U.S. led forces are carrying out a seventh day of bombing and missile attacks against terrorist and military-related targets in Afghanistan.

After a pause in the attacks Friday during prayer observances, U.S. jets conducted strikes against positions on the outskirts of Kabul and Kandahar Saturday. Witnesses describe air strikes and cruise missile attacks near the airports in both cities.

British officials confirmed they were involved in a supporting role in the strikes and they say there could be a lull in the attacks over the next few days to allow observances for an important Islamic festival commemorating the Prophet Mohammed's journey to heaven. The festival is held Monday.

Pakistani officials also confirm they are providing logistical support to the coalition fighting terrorism. Pakistan's Foreign Ministry spokesman Riaz Mohammed Khan says that support has strict limits. "Under logistical support there is the question of facilities for some contingency requirements, but here I would like to categorically say that there are no operations which are being initiated from the territory of Pakistan. There are no combat troops which have stationed on the territory of Pakistan."

Mr. Khan says Pakistani facilities will only be used for contingencies such as aircraft emergencies or other rescue operations.

Even that limited operational support is proving controversial in Pakistan. There were scattered protests across the country Friday against the air strikes in Afghanistan and against Pakistan's support for the coalition against terrorism.

Meanwhile, Pakistani authorities in the port city of Karachi have detained a radical supporter of the Taleban, Abdullah Shah Mazar.

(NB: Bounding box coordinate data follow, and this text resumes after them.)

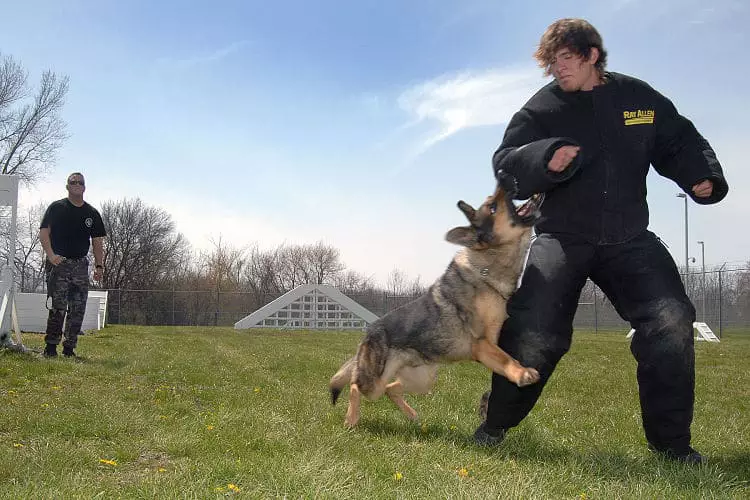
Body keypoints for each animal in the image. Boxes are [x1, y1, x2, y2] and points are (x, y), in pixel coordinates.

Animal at [332, 174, 544, 428]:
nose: (504, 176)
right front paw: (522, 373)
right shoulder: (482, 343)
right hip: (375, 381)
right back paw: (351, 419)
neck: (489, 265)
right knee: (355, 385)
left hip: (422, 379)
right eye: (492, 206)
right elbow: (506, 358)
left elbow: (505, 356)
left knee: (391, 389)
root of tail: (368, 333)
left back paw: (413, 416)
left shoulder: (489, 341)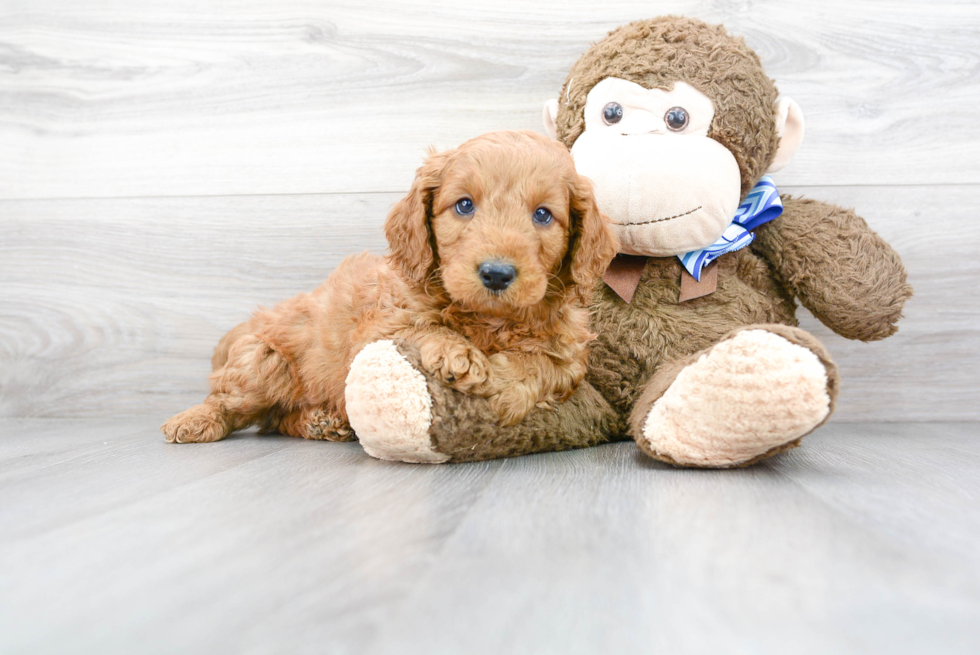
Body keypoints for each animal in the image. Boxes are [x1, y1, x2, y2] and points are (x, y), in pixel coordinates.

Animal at [162, 130, 620, 444]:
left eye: (543, 215)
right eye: (464, 205)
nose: (496, 273)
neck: (488, 321)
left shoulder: (569, 352)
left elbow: (546, 367)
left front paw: (504, 388)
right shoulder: (377, 327)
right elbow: (420, 328)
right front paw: (456, 353)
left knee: (276, 420)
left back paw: (320, 421)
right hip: (263, 360)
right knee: (234, 404)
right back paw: (193, 420)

And in another development, a spokesman for the Kashmir militant group, Jaish-i-Mohammed has denied U.S. charges that his organization is a terrorist group. The U.S. government ordered the freezing of assets of Jaish-i-Mohammed and 38 other groups saying they are terrorist organizations. Jaish-i-Mohammed first claimed and then later denied responsibility for a suicide bombing last month in Indian administered Kashmir. The attack killed 38 people.